Gulf Week 2023. An extraordinary maritime celebration imagined around a small coffee

La Semaine du Golfe was created in 2001 to restore the image of Morbihan, damaged a few months earlier by the sinking of the Erika. But this maritime festival was born above all around a coffee, from the meeting of two men, Polig Belenfant and Jakez Kerhoas, passionate about beautiful boats. Encounter.

It was almost by chance that on this sunny Tuesday morning during Gulf Week, we found ourselves on board the boat of Jakez Kerhoas and Polig Belenfant, the two founders of the event.

Forty minutes of crossing towards the island of Arz, in the middle of skiffs, small sailboats or mythical boats like THE married. The two accomplices have a mischievous and satisfied smile on the corner of their lips. The smile of those who have succeeded in a nice bet.

This stroll in the Gulf gave us the opportunity to come back to the history of the creation of these unique maritime festivals. While Jakez Kerhoas, the silent pilot, Polig Belenfant tells the great adventure.

“It’s an idea that’s been in our heads for a long time. We saw the big gatherings in Brest or Douarnenez. There were small events in the Gulf but we didn’t have a big party like today’s. , relates Polig Belenfant. Afterwards, it’s a story of meeting… With this gentleman who is there.” He looks at Jakez Kerhoas.

“Actually, he continues, we didn’t know each other and then one day at “Mille Sabords”, the second-hand boat show at Crouesty, I came across Yann Guesdon, a journalist friend at Chasse-Marée and I told him about this idea. There are other friends who are there, and over a coffee, they tell me about Jackez. ‘It would be good if you met him’, they tell me. I had never seen him, but I knew that it was he who had created the very first maritime festivals in Brest, at Pors Beac’h in 1980. And we met in a bistro for a coffee.
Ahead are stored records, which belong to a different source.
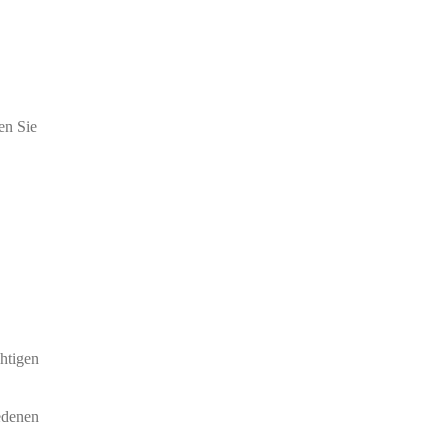
en Sie
htigen
edenen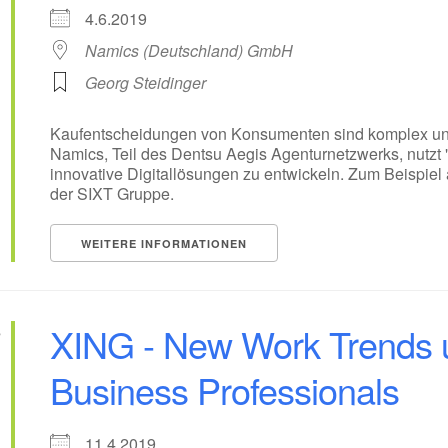
4.6.2019
Namics (Deutschland) GmbH
Georg Steidinger
Kaufentscheidungen von Konsumenten sind komplex und 
Namics, Teil des Dentsu Aegis Agenturnetzwerks, nutzt 
innovative Digitallösungen zu entwickeln. Zum Beispie
der SIXT Gruppe.
WEITERE INFORMATIONEN
XING - New Work Trends u
Business Professionals
11.4.2019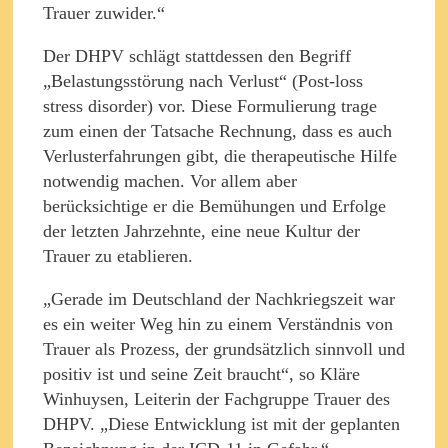
Trauer zuwider.“
Der DHPV schlägt stattdessen den Begriff
„Belastungsstörung nach Verlust“ (Post-loss
stress disorder) vor. Diese Formulierung trage
zum einen der Tatsache Rechnung, dass es auch
Verlusterfahrungen gibt, die therapeutische Hilfe
notwendig machen. Vor allem aber
berücksichtige er die Bemühungen und Erfolge
der letzten Jahrzehnte, eine neue Kultur der
Trauer zu etablieren.
„Gerade im Deutschland der Nachkriegszeit war
es ein weiter Weg hin zu einem Verständnis von
Trauer als Prozess, der grundsätzlich sinnvoll und
positiv ist und seine Zeit braucht“, so Kläre
Winhuysen, Leiterin der Fachgruppe Trauer des
DHPV. „Diese Entwicklung ist mit der geplanten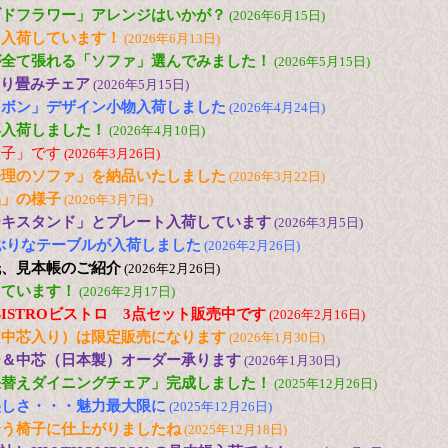
ブドフラワー」アレンジはいかが？
(2026年6月15日)
も入荷しています！
(2026年6月13日)
が全て張れる「ソファ」選んでみました！
(2026年5月15日)
 折り畳みチェア
(2026年5月15日)
リボン」デザイン小物入荷しました
(2026年4月24日)
再入荷しました！
(2026年4月10日)
様子」です
(2026年3月26日)
修理のソファ」を納品いたしました
(2026年3月22日)
品」の様子
(2026年3月7日)
ーキスタンド」とプレート入荷しています
(2026年3月5日)
の小ぶりなテーブルが入荷しました
(2026年2月26日)
紙、見本帳のご紹介
(2026年2月26日)
しています！
(2026年2月17日)
 色のBISTROビストロ 3点セット販売中です
(2026年2月16日)
（中芯入り）は限定販売になります
(2026年1月30日)
ー＆中芯（日本製）オーダー承ります
(2026年1月30日)
張替えダイニングチェア」完成しました！
(2025年12月26日)
美しさ・・・魅力最大限に
(2025年12月26日)
合う椅子に仕上がりましたね
(2025年12月18日)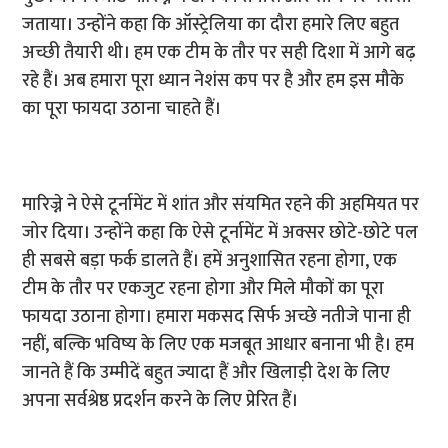
जताया। उन्होंने कहा कि ऑस्ट्रेलिया का दौरा हमारे लिए बहुत
अच्छी तैयारी थी। हम एक टीम के तौर पर सही दिशा में आगे बढ़
रहे हैं। अब हमारा पूरा ध्यान नेशंस कप पर है और हम इस मौके
का पूरा फायदा उठाना चाहते हैं।
मारिज्ने ने ऐसे टूर्नामेंट में शांत और संयमित रहने की अहमियत पर
जोर दिया। उन्होंने कहा कि ऐसे टूर्नामेंट में अक्सर छोटे-छोटे पल
ही सबसे बड़ा फर्क डालते हैं। हमें अनुशासित रहना होगा, एक
टीम के तौर पर एकजुट रहना होगा और मिले मौकों का पूरा
फायदा उठाना होगा। हमारा मकसद सिर्फ अच्छे नतीजे पाना ही
नहीं, बल्कि भविष्य के लिए एक मजबूत आधार बनाना भी है। हम
जानते हैं कि उम्मीदें बहुत ज्यादा हैं और खिलाड़ी देश के लिए
अपना सर्वश्रेष्ठ प्रदर्शन करने के लिए प्रेरित हैं।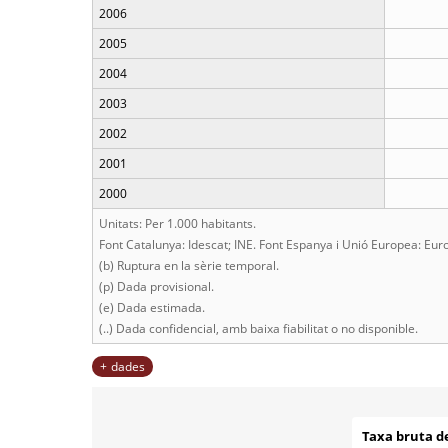
2006
2005
2004
2003
2002
2001
2000
Unitats: Per 1.000 habitants.
Font Catalunya: Idescat; INE. Font Espanya i Unió Europea: Euro
(b) Ruptura en la sèrie temporal.
(p) Dada provisional.
(e) Dada estimada.
(..) Dada confidencial, amb baixa fiabilitat o no disponible.
dades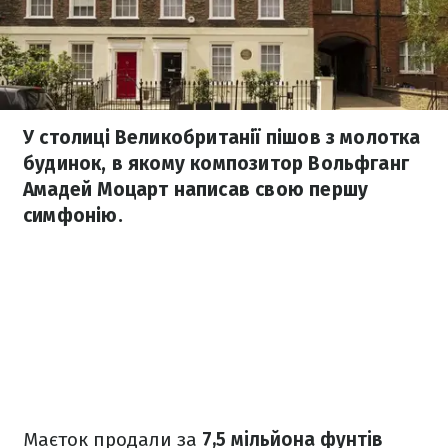
У столиці Великобританії пішов з молотка
будинок, в якому композитор Вольфганг
Амадей Моцарт написав свою першу
симфонію.
Маєток продали за
7,5 мільйона фунтів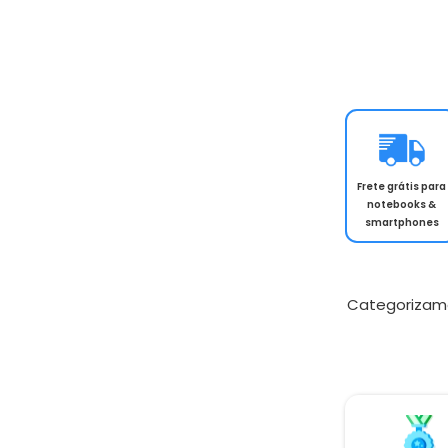
Frete grátis para
notebooks &
smartphones
Categorizam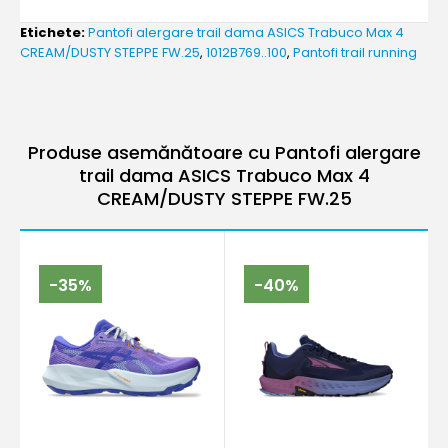
Etichete:
Pantofi alergare trail dama ASICS Trabuco Max 4
CREAM/DUSTY STEPPE FW.25
,
1012B769..100
,
Pantofi trail running
Produse asemănătoare cu Pantofi alergare
trail dama ASICS Trabuco Max 4
CREAM/DUSTY STEPPE FW.25
-35%
-40%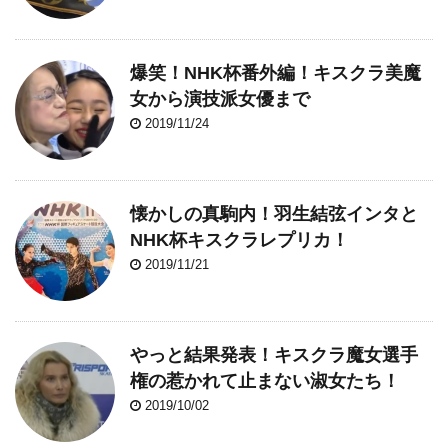
爆笑！NHK杯番外編！キスクラ美魔
女から演技派女優まで
2019/11/24
懐かしの真駒内！羽生結弦インタと
NHK杯キスクラレプリカ！
2019/11/21
やっと結果発表！キスクラ魔女選手
権の惹かれて止まない淑女たち！
2019/10/02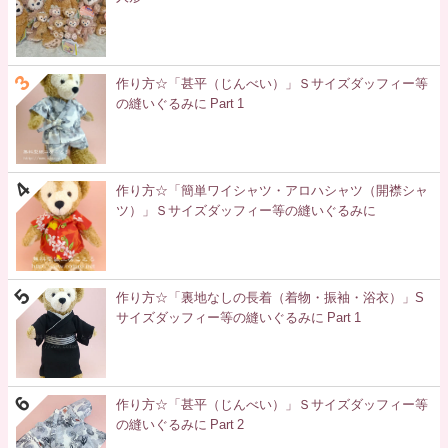
作り方☆「甚平（じんべい）」Ｓサイズダッフィー等
の縫いぐるみに Part 1
作り方☆「簡単ワイシャツ・アロハシャツ（開襟シャ
ツ）」Ｓサイズダッフィー等の縫いぐるみに
作り方☆「裏地なしの長着（着物・振袖・浴衣）」S
サイズダッフィー等の縫いぐるみに Part 1
作り方☆「甚平（じんべい）」Ｓサイズダッフィー等
の縫いぐるみに Part 2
And then we started talking like that.”

“There were so many people, Polig remembers. We said we’re going to eat in a restaurant in Port Navalo, quiet. There were several of us and we started to phosphorize and imagine Gulf Week. Jakez had been working for two years on a project in the harbor of Lorient, but it was not progressing. In short, we got on familiar terms right away and then we started sketching like that, seeing how the Gulf worked, because the navigation there is still very special. And then at some point a waitress came to ask us what we wanted for dinner. We had spent the whole afternoon in the restaurant, without noticing the time passing.
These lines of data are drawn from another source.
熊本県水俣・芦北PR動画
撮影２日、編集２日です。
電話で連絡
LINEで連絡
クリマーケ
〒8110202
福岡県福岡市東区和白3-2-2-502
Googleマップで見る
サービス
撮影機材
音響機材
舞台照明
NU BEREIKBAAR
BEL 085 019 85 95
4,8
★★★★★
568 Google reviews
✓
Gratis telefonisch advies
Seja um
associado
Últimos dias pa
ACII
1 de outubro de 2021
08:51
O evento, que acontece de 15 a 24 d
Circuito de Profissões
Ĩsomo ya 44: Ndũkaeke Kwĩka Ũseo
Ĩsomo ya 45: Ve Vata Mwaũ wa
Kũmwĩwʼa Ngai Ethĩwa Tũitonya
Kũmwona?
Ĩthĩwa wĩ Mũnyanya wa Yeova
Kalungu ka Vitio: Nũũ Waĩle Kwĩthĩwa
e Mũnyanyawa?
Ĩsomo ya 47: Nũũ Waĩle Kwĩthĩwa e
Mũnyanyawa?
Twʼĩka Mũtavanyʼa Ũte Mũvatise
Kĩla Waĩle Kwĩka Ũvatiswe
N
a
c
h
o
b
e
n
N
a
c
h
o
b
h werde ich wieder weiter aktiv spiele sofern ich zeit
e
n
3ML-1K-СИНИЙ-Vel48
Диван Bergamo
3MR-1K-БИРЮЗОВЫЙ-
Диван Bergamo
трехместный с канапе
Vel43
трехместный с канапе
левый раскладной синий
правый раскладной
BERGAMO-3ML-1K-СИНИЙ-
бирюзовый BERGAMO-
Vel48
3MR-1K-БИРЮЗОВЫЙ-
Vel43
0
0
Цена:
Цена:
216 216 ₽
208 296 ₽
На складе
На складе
“At the time, says Polig Belenfant, I was Deputy Director General of the Departmental Council of Morbihan. When I got home on Monday, I went to see my boss. He told me : Ah bah it’s not stupid! But maybe we should do a little feasibility study!”.
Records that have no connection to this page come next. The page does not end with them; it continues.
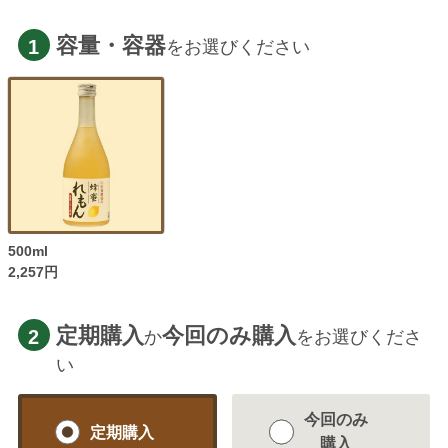
容量・容器
1
をお選びください
500ml
2,257円
定期購入
今回のみ購入
2
か
をお選びくださ
い
今回のみ
定期購入
購入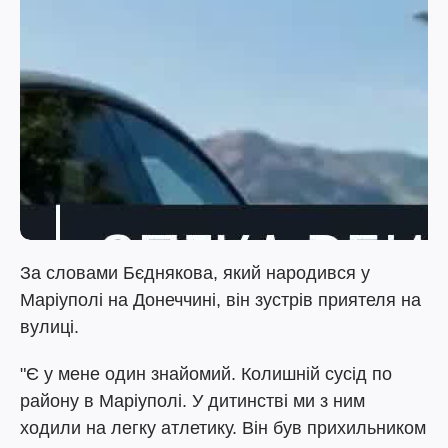
За словами Бєднякова, який народився у
Маріуполі на Донеччині, він зустрів приятеля на
вулиці.
"Є у мене один знайомий. Колишній сусід по
району в Маріуполі. У дитинстві ми з ним
ходили на легку атлетику. Він був прихильником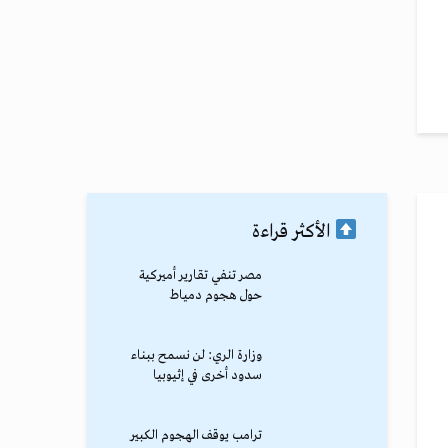
الأكثر قراءة
مصر تنفي تقارير أميركية
حول هجوم دمياط
وزارة الري: لن نسمح ببناء
سدود أخرى في إثيوبيا
ترامب يوقف الهجوم الكبير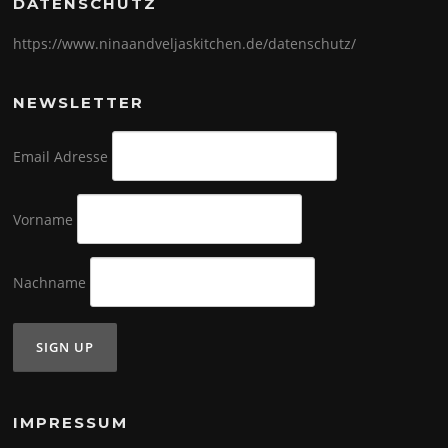
DATENSCHUTZ
https://www.ninaandveljaskitchen.de/datenschutz/
NEWSLETTER
Email Adresse
Vorname
Nachname
IMPRESSUM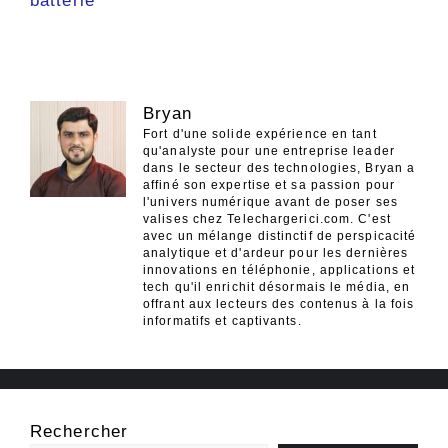
batterie
Bryan
Fort d'une solide expérience en tant
qu'analyste pour une entreprise leader
dans le secteur des technologies, Bryan a
affiné son expertise et sa passion pour
l'univers numérique avant de poser ses
valises chez Telechargerici.com. C'est
avec un mélange distinctif de perspicacité
analytique et d'ardeur pour les dernières
innovations en téléphonie, applications et
tech qu'il enrichit désormais le média, en
offrant aux lecteurs des contenus à la fois
informatifs et captivants.
Rechercher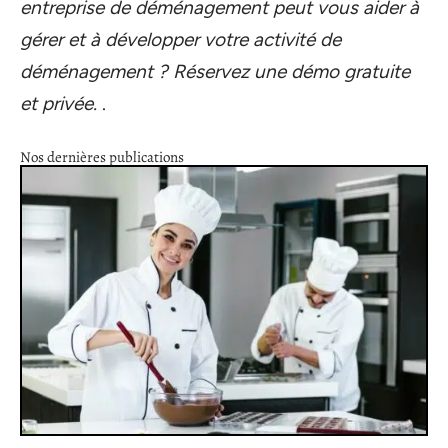
entreprise de déménagement peut vous aider à
gérer et à développer votre activité de
déménagement ? Réservez une démo gratuite
et privée.
.
Nos dernières publications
We first thought of having a larger party, and in the end, we quickly said no, this party had to take place only in the Gulf, because it is a very special entity. The only problem is that there are no major ports. Only anchorages and small shelters.

And so the idea was to say, we’re going to use the whole navigation basin and we’re going to separate the boats into flotillas and then we’re going to sail them. We’re going to make them change port every day.”

The concept was born. And in 2021 the first edition of Gulf Week was born. She had to be unique. But the success was such that it was quickly decided to organize it every two years.

For this 12th edition, the success is undeniable. 1,300 boats from all over the world are registered. So when we ask Polig Belenfant if he is proud of this success, he just smiles a little while looking at the dozens of boats on the water, then turns to Jakez Kerhoas with a knowing look and answers “Yes, quite”.